One nice feature of streaming audio and video is that it requires no special action from the user. The user simply clicks on a link to play the audio clip, and the appropriate helper application or plug-in is invoked automatically (assuming that the program is available on the user's computer). In most cases, the only way in which streaming audio is differentiated from standard audio files is by conscious efforts made by Web-page developers to place text or graphics indicating that streaming audio is available on a page.
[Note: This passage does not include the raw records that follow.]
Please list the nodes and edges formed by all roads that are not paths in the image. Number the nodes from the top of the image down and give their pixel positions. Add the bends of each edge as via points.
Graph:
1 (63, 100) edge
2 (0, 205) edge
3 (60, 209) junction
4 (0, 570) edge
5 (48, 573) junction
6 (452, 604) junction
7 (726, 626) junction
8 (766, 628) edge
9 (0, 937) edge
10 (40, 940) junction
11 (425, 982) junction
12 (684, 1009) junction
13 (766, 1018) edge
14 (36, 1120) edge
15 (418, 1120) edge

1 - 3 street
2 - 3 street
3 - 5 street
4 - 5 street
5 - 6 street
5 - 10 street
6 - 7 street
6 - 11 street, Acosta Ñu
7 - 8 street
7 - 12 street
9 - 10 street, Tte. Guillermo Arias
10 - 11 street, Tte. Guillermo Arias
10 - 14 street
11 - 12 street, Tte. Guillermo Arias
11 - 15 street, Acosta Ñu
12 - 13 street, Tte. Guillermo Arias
It is important to recognize that not all streaming technologies are created equal. All are bound to have strong points and weak points (and in these early days of Web-based multimedia, there are still more weak points than the average TV viewer or radio listener would care to put up with). Each does a better job at compressing certain types of sound, depending on the volume, pitch, and tone of the sound, and the algorithm used to represent that sound digitally.

Note
TSPlayer is unique among audio helper apps in the previous listing. It does not play any audio files on its own. Rather, it passes audio data (in .wav format) through itself to the actual audio helper app (which may be any application that can play .wav files). This produces an effect similar to streaming, in that the audio file begins playing before the download is completed.

Summary

This chapter explained the basics of creating your own digital audio. Chapter 24, "Working with Video," initiates you into the art of motion-video production for the Internet.